Health officials in Equatorial Guinea have reported the first cases of the Marburg virus, a rare but highly-infectious disease that can cause hemorrhagic fever, according to the World Health Organization (WHO). The virus has spread to the Kie Ntem province of the country, where nine people have died from a viral fever and 16 suspected cases have been reported.

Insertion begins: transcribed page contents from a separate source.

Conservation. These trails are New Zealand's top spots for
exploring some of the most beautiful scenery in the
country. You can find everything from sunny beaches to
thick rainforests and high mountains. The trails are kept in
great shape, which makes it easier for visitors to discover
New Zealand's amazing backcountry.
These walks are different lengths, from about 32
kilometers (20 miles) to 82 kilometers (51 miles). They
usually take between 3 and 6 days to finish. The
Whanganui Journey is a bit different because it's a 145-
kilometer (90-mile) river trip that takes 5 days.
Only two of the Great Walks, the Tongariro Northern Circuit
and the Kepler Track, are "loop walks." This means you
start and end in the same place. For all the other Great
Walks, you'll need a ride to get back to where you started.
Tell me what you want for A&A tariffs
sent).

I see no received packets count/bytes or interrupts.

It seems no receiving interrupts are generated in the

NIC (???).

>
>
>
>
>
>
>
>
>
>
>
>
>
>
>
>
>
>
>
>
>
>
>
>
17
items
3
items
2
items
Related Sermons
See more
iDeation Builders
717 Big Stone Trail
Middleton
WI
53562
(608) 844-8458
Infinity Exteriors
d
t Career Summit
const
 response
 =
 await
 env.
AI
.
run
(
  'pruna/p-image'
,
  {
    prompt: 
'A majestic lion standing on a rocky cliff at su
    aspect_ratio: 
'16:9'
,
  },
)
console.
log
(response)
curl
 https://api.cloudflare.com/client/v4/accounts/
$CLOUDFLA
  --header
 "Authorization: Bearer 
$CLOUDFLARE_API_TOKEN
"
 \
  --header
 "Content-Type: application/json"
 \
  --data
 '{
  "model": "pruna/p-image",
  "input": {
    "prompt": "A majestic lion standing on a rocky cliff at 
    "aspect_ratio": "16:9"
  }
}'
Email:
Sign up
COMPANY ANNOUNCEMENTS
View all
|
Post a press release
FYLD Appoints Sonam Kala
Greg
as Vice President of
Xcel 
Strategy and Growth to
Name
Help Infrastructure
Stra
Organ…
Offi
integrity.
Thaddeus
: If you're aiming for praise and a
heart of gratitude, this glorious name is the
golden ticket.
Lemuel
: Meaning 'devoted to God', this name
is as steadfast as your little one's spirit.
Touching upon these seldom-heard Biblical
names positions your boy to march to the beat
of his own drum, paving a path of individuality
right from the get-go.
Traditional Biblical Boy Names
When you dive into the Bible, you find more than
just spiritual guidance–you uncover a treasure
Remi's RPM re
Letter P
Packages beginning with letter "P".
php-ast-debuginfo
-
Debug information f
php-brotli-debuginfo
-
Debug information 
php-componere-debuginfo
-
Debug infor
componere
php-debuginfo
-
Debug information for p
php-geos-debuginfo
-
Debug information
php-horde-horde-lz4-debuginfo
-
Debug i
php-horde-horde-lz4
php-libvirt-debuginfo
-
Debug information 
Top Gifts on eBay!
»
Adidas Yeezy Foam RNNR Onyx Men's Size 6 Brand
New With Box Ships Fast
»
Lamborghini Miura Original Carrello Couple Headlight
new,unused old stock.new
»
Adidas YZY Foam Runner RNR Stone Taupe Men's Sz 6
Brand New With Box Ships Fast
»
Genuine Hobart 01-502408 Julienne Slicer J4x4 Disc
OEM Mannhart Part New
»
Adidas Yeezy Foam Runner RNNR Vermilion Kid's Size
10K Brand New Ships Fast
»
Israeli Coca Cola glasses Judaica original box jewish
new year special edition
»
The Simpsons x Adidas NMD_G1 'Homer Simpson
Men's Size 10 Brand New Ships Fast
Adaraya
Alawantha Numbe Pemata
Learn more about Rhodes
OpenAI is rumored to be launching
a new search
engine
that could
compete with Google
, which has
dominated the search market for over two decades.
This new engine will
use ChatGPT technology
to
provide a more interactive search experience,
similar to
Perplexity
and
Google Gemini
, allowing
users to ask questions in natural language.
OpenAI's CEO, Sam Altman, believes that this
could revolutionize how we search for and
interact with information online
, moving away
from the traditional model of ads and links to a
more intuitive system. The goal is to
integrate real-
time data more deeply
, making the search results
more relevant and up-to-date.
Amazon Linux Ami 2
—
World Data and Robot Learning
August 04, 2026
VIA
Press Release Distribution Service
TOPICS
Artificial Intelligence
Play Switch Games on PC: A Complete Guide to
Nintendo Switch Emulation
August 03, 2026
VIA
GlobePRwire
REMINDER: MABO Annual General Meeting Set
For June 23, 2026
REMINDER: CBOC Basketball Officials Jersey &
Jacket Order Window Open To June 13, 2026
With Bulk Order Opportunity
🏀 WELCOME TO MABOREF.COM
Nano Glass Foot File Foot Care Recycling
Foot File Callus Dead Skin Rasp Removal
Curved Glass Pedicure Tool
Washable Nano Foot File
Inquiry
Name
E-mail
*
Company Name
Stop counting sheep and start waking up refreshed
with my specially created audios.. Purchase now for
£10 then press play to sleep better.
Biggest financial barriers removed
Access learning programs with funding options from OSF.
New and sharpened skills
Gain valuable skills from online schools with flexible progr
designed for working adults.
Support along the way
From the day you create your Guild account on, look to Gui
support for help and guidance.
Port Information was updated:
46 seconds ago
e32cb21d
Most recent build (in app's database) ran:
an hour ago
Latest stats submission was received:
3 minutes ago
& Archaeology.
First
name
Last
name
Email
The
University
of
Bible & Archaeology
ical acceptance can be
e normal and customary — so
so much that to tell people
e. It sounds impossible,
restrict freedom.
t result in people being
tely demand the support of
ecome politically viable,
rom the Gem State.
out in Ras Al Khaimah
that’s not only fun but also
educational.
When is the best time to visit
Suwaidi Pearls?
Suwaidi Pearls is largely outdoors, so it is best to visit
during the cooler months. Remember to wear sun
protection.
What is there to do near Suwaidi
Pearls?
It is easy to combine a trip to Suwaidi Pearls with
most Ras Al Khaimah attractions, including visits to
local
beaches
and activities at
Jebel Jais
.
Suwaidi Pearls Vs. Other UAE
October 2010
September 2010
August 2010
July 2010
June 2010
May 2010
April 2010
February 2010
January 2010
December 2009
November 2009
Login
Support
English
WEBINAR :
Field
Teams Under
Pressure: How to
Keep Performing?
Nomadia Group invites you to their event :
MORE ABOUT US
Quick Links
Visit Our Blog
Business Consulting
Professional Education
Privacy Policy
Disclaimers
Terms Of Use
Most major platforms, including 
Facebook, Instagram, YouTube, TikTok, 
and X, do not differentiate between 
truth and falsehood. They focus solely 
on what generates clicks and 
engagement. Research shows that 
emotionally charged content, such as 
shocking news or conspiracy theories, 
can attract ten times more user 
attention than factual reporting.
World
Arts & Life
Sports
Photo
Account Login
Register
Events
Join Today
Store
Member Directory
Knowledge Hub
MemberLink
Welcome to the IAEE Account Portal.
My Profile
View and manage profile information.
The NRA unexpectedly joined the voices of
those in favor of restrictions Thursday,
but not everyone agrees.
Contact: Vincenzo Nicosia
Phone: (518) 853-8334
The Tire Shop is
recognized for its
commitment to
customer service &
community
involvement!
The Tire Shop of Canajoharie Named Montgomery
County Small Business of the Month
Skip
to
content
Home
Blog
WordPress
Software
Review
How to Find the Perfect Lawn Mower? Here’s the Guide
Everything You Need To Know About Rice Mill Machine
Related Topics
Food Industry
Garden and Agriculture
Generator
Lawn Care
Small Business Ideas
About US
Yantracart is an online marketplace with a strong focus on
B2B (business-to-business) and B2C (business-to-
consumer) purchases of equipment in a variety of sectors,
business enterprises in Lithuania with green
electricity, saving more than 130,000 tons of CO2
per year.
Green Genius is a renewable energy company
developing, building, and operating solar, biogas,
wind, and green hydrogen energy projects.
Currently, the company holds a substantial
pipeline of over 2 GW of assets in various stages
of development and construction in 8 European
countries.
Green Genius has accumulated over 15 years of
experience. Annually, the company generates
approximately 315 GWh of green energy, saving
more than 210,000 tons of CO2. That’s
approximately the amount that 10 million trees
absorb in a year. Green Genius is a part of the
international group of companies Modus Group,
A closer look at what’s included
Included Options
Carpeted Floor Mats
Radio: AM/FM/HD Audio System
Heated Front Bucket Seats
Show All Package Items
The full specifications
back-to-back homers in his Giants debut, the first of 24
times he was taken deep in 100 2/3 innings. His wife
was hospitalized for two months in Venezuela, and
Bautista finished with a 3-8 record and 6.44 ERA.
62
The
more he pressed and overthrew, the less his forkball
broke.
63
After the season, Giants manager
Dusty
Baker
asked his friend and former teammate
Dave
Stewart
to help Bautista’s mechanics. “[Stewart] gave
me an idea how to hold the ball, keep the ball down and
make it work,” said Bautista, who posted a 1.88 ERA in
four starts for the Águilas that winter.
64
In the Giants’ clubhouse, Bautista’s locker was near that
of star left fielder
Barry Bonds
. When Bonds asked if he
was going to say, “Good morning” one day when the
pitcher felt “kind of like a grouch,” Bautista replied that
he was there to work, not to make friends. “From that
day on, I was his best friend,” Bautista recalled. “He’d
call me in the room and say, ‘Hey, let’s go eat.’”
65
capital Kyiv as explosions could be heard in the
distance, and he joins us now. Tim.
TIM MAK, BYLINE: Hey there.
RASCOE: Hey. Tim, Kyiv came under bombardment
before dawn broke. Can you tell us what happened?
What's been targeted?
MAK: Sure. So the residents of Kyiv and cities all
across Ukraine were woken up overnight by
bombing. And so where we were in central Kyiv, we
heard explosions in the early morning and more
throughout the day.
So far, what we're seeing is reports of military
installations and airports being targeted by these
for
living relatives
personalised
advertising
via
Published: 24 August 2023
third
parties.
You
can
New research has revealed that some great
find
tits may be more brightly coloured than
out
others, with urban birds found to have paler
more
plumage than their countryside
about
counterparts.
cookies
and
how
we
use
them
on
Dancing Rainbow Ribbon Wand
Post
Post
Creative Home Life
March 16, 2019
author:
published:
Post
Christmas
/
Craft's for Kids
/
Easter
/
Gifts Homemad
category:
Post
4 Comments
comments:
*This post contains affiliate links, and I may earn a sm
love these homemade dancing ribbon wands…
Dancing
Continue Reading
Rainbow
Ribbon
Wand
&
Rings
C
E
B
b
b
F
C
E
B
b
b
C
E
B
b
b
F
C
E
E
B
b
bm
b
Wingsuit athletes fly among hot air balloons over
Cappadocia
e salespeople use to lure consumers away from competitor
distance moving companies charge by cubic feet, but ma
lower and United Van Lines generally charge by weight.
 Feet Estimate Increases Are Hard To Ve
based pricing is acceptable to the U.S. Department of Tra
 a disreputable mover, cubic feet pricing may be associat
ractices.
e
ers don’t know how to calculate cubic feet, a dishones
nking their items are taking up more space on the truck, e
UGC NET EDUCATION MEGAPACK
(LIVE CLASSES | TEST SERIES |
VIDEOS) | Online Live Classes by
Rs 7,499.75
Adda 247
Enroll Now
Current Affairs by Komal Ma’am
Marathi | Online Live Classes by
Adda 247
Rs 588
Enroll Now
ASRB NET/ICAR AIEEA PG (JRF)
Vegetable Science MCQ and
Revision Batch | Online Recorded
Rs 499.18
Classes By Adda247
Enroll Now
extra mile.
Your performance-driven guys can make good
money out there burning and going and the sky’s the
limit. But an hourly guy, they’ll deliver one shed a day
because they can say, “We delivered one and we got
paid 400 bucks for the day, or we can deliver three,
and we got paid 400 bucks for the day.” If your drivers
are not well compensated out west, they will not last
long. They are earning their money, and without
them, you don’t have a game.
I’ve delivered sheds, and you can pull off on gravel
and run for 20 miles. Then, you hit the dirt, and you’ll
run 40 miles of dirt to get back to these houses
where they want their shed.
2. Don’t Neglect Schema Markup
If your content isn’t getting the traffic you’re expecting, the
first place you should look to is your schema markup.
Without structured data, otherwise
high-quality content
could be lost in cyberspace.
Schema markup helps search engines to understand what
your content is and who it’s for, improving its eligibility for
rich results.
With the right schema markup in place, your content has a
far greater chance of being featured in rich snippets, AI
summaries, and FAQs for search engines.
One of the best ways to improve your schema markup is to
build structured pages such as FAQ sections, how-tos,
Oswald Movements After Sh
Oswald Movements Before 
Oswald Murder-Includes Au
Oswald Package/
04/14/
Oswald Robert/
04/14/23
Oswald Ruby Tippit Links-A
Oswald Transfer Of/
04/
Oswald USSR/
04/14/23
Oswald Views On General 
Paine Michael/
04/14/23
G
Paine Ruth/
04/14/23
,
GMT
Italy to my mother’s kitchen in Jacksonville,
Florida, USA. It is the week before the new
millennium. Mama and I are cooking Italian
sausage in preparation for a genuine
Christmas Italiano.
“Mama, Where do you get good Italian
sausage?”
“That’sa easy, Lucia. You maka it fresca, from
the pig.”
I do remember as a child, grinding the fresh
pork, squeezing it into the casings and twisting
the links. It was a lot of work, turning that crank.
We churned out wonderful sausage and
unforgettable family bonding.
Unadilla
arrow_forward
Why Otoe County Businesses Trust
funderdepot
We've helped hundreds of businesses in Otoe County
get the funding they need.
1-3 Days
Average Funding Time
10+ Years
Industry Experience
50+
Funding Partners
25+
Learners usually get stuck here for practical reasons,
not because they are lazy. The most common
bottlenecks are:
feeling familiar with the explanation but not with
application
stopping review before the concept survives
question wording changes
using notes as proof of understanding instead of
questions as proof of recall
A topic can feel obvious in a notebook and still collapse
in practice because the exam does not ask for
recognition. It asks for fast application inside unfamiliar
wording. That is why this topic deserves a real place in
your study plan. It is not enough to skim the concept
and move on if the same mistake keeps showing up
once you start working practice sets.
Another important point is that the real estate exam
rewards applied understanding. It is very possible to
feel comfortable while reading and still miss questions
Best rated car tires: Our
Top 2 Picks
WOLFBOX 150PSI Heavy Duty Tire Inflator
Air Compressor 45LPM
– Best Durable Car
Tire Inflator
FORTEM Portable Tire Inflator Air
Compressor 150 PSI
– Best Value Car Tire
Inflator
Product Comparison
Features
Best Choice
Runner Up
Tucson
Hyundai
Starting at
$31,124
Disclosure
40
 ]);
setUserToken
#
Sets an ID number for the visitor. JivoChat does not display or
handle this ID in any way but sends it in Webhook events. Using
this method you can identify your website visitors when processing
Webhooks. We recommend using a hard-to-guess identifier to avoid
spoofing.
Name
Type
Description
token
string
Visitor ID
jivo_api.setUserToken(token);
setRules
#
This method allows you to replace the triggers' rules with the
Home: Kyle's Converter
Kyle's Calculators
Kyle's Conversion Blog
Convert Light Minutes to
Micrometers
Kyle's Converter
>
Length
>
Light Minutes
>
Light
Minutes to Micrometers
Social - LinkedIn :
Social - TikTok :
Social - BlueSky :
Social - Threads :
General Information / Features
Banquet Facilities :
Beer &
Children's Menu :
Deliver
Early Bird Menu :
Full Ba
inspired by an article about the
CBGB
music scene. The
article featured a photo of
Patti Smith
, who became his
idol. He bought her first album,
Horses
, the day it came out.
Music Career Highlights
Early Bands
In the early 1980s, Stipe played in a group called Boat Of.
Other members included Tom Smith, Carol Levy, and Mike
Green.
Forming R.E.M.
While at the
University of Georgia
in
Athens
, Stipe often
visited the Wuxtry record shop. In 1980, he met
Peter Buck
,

The Marburg virus is in the same family as Ebola, and it is typically spread by fruit bats. Human-to-human transmission can occur through direct contact with bodily fluids, making it a highly contagious virus. The disease is highly virulent and can lead to hemorrhagic fever within a week, which has an 88% fatality rate.
There are no approved vaccines or antiviral treatments against Marburg, but rehydration, including intravenous fluids, can boost survival rates. Detecting the outbreak in Equatorial Guinea has been complicated due to symptoms, such as fever, chills, headache, and muscle weakness, which are similar to those of other infectious diseases, including malaria, typhoid fever, and viral fevers like Ebola.
To control the outbreak, WHO has deployed emergency health workers to help conduct contact tracing and isolation policies. The organization also plans to convene an "urgent meeting" on Tuesday to address the outbreak.
Marburg was first detected in 1967 in Germany and the former Yugoslavia, with 31 cases, primarily linked to lab monkeys. Small outbreaks were detected in the 1970s, 1980s, and 1990s in South Africa, Kenya, and the Democratic Republic of the Congo, which recorded 154 cases and 128 deaths, according to the Centers for Disease Control and Prevention. Another 252 people tested positive for the virus in Angola in 2004, with 227 of them dying of the contagious virus.
In June of 2022, health officials in Ghana advised people to avoid caves and thoroughly cook meat after detecting three more positive cases, including two deaths.
The outbreak of the Marburg virus in Equatorial Guinea is a cause for concern due to its highly contagious nature and high fatality rate. As of now, the only way to control the spread of the virus is through contact tracing and isolation policies. However, with no approved vaccines or antiviral treatments, healthcare workers will have to rely on rehydration to help boost survival rates. WHO's "urgent meeting" on Tuesday is expected to address the outbreak and take necessary measures to control its spread.